AIM OF THE EXERCISE:
Can you reproduce the material below line for line, with every character unchanged?

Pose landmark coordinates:

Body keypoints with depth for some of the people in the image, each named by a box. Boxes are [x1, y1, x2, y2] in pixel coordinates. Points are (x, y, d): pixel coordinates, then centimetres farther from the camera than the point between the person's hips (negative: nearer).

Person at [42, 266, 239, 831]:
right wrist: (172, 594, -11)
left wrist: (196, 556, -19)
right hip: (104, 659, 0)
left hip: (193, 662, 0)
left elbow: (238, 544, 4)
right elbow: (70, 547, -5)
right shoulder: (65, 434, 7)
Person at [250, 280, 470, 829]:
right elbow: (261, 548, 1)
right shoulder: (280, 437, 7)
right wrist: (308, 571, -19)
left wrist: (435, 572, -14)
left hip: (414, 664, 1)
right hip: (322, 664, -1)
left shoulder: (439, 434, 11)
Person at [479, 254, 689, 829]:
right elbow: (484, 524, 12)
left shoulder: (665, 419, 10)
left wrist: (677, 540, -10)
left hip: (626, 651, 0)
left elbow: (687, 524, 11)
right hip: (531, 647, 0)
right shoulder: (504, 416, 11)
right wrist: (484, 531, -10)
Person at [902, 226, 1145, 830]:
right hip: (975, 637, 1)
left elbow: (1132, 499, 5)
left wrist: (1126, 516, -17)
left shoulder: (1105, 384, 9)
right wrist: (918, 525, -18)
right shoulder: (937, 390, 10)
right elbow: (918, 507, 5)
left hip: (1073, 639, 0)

WORKED SOLUTION:
Body keypoints with depth for some of the people in the image, each named by a box. Boxes are [x1, y1, x2, y2] in pixel coordinates. Points are (x, y, d): pixel coordinates, then centimetres farther from the camera than the point between the person's hips (negative: nearer).

Person at [42, 266, 239, 831]:
right wrist: (172, 594, -11)
left wrist: (196, 556, -19)
right hip: (104, 659, 0)
left hip: (193, 662, 0)
left elbow: (238, 544, 4)
right elbow: (70, 547, -5)
right shoulder: (65, 434, 7)
Person at [250, 280, 470, 829]:
right elbow: (261, 548, 1)
right shoulder: (280, 437, 7)
right wrist: (308, 571, -19)
left wrist: (435, 572, -14)
left hip: (414, 664, 1)
right hip: (322, 664, -1)
left shoulder: (439, 434, 11)
Person at [479, 254, 689, 829]:
right elbow: (484, 524, 12)
left shoulder: (665, 419, 10)
left wrist: (677, 540, -10)
left hip: (626, 651, 0)
left elbow: (687, 524, 11)
right hip: (531, 647, 0)
right shoulder: (504, 416, 11)
right wrist: (484, 531, -10)
Person at [902, 226, 1145, 830]:
right hip: (975, 637, 1)
left elbow: (1132, 499, 5)
left wrist: (1126, 516, -17)
left shoulder: (1105, 384, 9)
right wrist: (918, 525, -18)
right shoulder: (937, 390, 10)
right elbow: (918, 507, 5)
left hip: (1073, 639, 0)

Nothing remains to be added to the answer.